Horse and Trap
An example of a local horse and trap c.1900
Image courtesy of Bourne Hall Museum

The moral of this tale is that you did not mess about with Mrs Ellen Bridgeman and Mr James Hunt should have known that. Mrs Bridgeman was married to, and separated from, Joseph Bridgeman, a pig and cattle dealer. After the break-up she started in business as a wardrobe trader at 112-114 Horseferry Road, Westminster. On Sunday mornings she auctioned clothes at New Cut, Lambeth (it still has Sunday markets today) and hired Hunt, who ran a coffee stall, to transport the merchandise in a hand barrow. He had 'taken a liberty with her', she said, presumably on the assumption that he thought she was lonely.

In June 1896 Hunt decided to go to the Derby meeting at Epsom and 'borrowed' Mrs Bridgeman's horse and trap for the journey, without asking first. Most people would have informed the police and let them get on with it, but not Mrs Bridgeman - she set off for Epsom herself and spent a long time scouring the course for her quarry. He was not to be found, but she was a resourceful woman, so had herself driven into the town to investigate premises with stabling. The horse and trap were at The Plough and Harrow in East Street and she settled down to await the thief. As dusk descended she spotted him 'sneaking along by the fence', but he saw her and bolted. Eventually the police arrested Hunt when he returned for the equipage at 10 pm. When she saw him Mrs Bridgeman ran after him and hit him.

The Plough and Harrow
The Plough and Harrow
Image courtesy of Bourne Hall Museum

In court Hunt said, 'You can look after yourself!', to which she responded, 'You villain! I would pickle you if I had my way.'

Hunt blamed his actions on 'booze and the Derby' and was remanded in custody. When he next appeared he was sentenced to 21 days' hard labour, not particularly because he had taken the horse and trap, but because he had driven a horse that had no shoes.

▸ **Your task**: Reproduce word for word the part of the horse and trap account from "In June 1896" to "and hit him.".

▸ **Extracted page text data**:
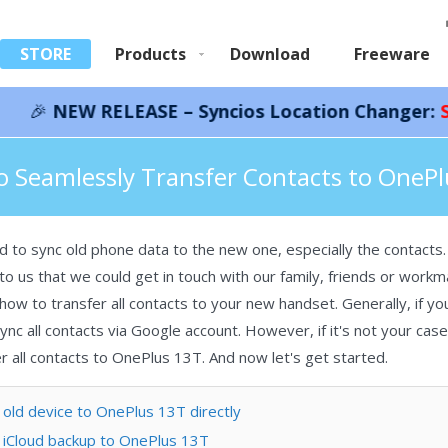
STORE
Products
Download
Freeware
RELEASE – Syncios Location Changer:
Save 66%!
In
acts to OnePlus 13T
 Seamlessly Transfer Contacts to OneP
o sync old phone data to the new one, especially the contacts. 
o us that we could get in touch with our family, friends or workm
w to transfer all contacts to your new handset. Generally, if y
nc all contacts via Google account. However, if it's not your case,
 all contacts to OnePlus 13T. And now let's get started.
old device to OnePlus 13T directly
 iCloud backup to OnePlus 13T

▸ **Completed task**:
In June 1896 Hunt decided to go to the Derby meeting at Epsom and 'borrowed' Mrs Bridgeman's horse and trap for the journey, without asking first. Most people would have informed the police and let them get on with it, but not Mrs Bridgeman - she set off for Epsom herself and spent a long time scouring the course for her quarry. He was not to be found, but she was a resourceful woman, so had herself driven into the town to investigate premises with stabling. The horse and trap were at The Plough and Harrow in East Street and she settled down to await the thief. As dusk descended she spotted him 'sneaking along by the fence', but he saw her and bolted. Eventually the police arrested Hunt when he returned for the equipage at 10 pm. When she saw him Mrs Bridgeman ran after him and hit him.